> _Data provided_

────

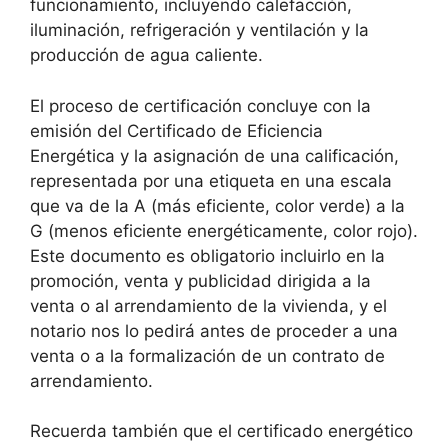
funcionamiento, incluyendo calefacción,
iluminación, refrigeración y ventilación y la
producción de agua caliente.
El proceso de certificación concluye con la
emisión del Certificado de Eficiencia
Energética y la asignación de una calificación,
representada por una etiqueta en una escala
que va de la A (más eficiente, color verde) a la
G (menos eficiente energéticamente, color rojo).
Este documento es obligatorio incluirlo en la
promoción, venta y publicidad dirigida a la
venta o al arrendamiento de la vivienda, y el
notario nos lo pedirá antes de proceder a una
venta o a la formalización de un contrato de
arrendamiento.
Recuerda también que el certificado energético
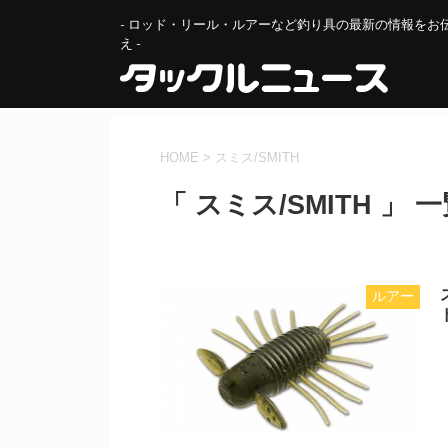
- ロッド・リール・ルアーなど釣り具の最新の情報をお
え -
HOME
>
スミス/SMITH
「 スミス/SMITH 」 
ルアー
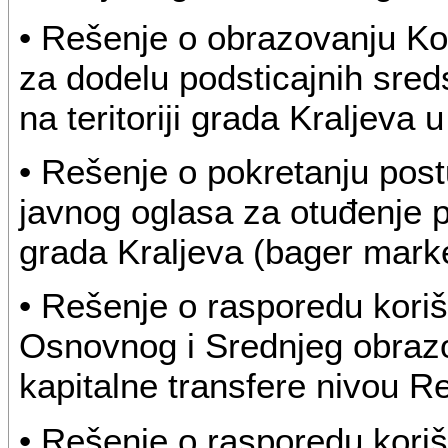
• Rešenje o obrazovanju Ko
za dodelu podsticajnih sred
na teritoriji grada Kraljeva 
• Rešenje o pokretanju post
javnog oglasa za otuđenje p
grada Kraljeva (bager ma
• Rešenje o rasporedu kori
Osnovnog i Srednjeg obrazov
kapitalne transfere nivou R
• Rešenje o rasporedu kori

────

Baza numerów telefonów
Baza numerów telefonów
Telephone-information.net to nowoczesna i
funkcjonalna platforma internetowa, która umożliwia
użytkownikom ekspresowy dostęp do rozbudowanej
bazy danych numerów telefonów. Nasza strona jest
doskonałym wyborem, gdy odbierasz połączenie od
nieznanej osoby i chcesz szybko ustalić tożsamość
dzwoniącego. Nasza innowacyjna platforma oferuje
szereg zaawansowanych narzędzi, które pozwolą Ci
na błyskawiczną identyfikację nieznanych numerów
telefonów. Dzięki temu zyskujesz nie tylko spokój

────

> _The problem_
A word-for-word copy of the lines above from the one with "na błyskawiczną identyfikację" through the one with "telefonów. Dzięki temu", inclusive, is the only output wanted.

> _Task result_
na błyskawiczną identyfikację nieznanych numerów
telefonów. Dzięki temu zyskujesz nie tylko spokój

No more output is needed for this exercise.